Two Mossad hitmen, who had bungled a September 25th attempt on the life of a Hamas official in Amman, Khaled Mashaal, were set free from Jordan and made their own separate helicopter journey back to Israel.
To smooth their release, Israel also freed 20 Palestinian and Jordanian detainees yesterday, and is to free up to 50 more shortly.
Tellingly, while 15,000 Hamas loyalists crowded into a Gaza City football stadium to greet the sheikh after his unexpectedly curtailed eight years in an Israeli jail, the Palestinian Authority head, Mr Yasser Arafat, spent the day in the West Bank. He sent his wife, Suha, to the welcoming ceremony instead.
Along with the government of Prime Minister Benjamin Netanyahu, which had placed the fight to suppress Hamas at the heart of its policy agenda, Mr Arafat is the hapless casualty of what is routinely being described in Israel now as the "fiasco" in Jordan.
Had Israel acceded in the past to his repeated pleas to free the sheikh, and done so as a genuine gesture of goodwill, Mr Arafat could have credibly portrayed himself as the peerless unifier of the Palestinian people. It is conceivable that a grateful Hamas might have reconsidered its hitherto uncompromising opposition to Israel's existence, and moderated its unstinting criticisms of Mr Arafat for entering the peace process.

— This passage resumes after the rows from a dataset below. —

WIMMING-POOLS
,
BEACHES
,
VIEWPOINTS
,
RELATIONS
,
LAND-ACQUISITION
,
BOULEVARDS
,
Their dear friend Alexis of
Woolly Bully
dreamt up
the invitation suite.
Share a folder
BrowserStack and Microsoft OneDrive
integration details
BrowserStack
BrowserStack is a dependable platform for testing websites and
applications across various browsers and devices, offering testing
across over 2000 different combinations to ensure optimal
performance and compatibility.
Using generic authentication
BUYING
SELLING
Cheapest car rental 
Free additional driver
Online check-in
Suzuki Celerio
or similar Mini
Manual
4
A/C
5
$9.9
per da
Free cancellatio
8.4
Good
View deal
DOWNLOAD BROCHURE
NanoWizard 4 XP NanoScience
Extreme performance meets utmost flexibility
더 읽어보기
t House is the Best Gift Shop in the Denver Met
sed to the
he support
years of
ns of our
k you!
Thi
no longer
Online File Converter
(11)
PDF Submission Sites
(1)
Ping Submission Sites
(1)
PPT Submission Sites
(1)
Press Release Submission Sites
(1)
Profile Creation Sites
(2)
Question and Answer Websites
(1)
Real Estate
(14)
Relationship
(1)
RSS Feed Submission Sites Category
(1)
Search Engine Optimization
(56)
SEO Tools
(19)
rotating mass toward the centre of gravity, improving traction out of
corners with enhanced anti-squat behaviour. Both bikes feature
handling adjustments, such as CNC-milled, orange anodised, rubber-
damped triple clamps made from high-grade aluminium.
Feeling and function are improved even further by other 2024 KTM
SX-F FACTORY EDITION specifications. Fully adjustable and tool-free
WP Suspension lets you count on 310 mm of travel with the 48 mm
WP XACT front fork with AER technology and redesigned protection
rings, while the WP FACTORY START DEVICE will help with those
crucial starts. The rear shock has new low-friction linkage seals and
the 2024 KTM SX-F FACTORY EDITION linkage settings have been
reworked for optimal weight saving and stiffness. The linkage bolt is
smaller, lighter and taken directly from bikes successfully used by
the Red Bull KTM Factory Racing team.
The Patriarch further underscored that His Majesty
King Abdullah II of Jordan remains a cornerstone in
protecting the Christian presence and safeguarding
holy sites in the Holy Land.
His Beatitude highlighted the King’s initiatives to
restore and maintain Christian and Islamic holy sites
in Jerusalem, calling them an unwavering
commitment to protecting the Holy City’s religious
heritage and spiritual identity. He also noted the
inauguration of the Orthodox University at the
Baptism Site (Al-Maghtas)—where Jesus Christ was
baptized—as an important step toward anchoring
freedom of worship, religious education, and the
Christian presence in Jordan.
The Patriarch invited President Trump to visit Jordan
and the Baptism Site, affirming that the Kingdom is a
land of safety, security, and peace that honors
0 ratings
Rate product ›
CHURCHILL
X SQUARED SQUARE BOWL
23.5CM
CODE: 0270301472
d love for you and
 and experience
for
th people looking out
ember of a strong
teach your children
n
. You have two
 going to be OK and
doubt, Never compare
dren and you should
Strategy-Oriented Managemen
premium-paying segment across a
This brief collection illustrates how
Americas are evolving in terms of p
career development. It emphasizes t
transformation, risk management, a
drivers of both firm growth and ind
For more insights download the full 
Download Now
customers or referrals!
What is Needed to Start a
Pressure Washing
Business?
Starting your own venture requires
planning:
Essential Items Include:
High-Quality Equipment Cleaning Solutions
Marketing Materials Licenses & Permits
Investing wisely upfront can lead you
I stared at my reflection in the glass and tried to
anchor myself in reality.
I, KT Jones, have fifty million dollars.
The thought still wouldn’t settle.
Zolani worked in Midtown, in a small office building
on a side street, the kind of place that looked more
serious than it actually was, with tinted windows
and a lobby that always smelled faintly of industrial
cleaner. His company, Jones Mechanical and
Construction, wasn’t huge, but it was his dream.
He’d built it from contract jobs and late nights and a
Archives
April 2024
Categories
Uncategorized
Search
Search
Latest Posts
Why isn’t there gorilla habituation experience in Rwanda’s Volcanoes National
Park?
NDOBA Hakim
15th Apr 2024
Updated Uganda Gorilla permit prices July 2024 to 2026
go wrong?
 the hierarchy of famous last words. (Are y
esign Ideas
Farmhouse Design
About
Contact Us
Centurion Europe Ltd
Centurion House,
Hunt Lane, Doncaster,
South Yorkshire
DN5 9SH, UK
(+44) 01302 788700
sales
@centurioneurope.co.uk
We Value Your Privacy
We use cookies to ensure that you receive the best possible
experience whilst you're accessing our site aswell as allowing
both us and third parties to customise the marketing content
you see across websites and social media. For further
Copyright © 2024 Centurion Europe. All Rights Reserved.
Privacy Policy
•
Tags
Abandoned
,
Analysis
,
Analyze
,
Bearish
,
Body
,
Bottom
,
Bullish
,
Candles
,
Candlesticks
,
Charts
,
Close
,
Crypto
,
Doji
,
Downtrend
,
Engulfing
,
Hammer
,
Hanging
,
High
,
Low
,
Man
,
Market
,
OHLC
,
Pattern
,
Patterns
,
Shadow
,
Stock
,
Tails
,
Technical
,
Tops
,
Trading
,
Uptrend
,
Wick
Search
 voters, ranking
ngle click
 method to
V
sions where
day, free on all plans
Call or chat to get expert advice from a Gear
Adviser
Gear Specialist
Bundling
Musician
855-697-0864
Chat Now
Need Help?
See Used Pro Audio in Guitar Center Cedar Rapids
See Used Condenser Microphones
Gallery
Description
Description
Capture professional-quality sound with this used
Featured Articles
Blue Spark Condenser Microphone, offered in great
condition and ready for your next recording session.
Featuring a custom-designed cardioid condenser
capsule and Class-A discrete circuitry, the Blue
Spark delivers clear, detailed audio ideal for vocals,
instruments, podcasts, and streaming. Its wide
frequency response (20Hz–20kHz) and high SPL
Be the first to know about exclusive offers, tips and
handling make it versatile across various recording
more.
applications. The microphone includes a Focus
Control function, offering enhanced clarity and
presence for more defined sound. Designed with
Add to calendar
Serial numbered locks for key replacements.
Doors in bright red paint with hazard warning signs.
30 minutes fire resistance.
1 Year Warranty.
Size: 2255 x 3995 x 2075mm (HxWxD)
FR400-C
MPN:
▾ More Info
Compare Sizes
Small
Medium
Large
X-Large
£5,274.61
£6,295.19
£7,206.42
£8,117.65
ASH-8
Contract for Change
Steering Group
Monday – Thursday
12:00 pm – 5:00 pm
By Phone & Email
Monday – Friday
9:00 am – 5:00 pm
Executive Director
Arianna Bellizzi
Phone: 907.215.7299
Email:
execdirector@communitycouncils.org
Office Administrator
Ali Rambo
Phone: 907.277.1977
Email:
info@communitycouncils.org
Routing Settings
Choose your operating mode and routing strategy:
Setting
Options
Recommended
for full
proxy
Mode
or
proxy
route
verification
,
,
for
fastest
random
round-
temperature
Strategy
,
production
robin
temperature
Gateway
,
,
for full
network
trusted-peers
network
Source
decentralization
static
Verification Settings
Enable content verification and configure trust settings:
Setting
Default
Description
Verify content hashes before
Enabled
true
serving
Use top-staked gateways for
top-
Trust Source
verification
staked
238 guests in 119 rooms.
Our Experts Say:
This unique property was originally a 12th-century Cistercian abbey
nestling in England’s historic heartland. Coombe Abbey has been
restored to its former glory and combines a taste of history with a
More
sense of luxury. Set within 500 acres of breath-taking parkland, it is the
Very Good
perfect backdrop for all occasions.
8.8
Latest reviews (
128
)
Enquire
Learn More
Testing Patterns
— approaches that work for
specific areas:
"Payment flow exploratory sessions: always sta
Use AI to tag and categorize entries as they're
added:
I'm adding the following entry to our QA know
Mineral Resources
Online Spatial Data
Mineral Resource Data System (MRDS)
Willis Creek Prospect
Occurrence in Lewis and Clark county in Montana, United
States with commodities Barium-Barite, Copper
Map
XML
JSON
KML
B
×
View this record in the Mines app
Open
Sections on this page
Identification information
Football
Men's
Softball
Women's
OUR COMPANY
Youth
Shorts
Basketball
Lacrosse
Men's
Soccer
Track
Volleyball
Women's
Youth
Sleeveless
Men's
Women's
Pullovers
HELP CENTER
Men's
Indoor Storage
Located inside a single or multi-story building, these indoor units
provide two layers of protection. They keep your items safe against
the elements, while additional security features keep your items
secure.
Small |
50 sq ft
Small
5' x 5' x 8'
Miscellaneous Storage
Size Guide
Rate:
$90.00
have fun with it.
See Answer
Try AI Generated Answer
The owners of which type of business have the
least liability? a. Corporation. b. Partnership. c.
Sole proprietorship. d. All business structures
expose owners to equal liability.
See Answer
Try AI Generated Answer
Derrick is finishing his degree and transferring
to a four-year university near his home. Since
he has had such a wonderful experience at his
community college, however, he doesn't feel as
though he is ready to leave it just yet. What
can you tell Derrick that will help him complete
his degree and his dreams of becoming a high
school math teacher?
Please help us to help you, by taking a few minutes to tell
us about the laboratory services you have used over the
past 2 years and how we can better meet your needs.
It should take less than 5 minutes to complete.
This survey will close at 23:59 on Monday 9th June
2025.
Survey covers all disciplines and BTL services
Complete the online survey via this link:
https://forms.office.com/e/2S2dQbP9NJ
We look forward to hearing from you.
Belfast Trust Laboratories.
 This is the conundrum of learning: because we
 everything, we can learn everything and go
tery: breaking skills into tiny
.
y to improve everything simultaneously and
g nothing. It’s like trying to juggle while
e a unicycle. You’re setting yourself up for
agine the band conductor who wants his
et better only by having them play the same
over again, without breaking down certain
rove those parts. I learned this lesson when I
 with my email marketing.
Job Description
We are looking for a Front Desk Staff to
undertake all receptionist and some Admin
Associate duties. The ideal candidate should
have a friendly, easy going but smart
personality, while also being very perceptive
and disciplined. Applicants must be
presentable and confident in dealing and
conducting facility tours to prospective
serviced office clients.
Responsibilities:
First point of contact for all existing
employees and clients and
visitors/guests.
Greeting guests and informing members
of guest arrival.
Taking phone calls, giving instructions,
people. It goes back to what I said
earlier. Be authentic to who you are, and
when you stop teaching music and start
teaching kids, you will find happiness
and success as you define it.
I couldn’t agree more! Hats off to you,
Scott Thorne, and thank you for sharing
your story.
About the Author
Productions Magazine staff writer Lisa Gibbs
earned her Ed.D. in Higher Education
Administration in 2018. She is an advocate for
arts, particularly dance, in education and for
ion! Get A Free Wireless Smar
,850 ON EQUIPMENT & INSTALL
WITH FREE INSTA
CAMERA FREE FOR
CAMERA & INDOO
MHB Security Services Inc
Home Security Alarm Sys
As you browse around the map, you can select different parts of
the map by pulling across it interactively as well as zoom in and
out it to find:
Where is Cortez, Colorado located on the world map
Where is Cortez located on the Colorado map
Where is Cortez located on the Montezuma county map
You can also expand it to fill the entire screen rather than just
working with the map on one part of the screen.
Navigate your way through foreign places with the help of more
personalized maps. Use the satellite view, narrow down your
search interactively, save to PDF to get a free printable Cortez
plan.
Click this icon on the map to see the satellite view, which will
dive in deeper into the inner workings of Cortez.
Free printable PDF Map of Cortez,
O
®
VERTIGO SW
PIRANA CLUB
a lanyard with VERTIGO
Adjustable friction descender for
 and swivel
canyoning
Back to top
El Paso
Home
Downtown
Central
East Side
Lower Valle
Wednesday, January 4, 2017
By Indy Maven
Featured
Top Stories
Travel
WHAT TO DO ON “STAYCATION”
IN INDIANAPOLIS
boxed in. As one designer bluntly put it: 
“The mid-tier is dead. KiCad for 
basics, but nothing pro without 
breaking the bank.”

Instead, the sheikh's release by a reluctant, embarrassed Israel, is bound to reinvigorate the Islamic militants as an alternative to Mr Arafat's regime, and will make it virtually impossible for Mr Arafat to move firmly against Hamas in the future.
Similarly, King Hussein of Jordan, who insisted on the sheikh's release in a bid to minimise Islamic anger over the failed Israeli assassination bid in his capital, might have earned Hamas's immediate gratitude but may now find himself threatened by a newly popular and euphoric Muslim Brotherhood.
Sheikh Yassin's first public remarks, before Mr Mashaal helped lift him on to his helicopter out of Amman, gave no clear indication of the direction in which he will now try to steer the movement he founded in the 1980s.
He spoke of working "to restore our rights by way of peace" - which gave some weight to a CNN report this week that Hamas had been offering Israel, before the bungled assassination bid on Mr Mashaal, a 10-year moratorium on suicide bombings in return for a role in peacemaking.
But then the sheikh added that "the ceasefire cannot be obtained until the occupation is over". And another Hamas leader, Abdel Aziz Rantizi, said in Gaza that the jihad against Israel would continue until an Islamic state was established "on all of Palestine"; on land, that is, covering not just the West Bank, Gaza and East Jerusalem, but Israel, too.
Inside Israel, Mr Netanyahu announced the establishment of "a clarification committee" to investigate the failed Mossad operation, including his own actions.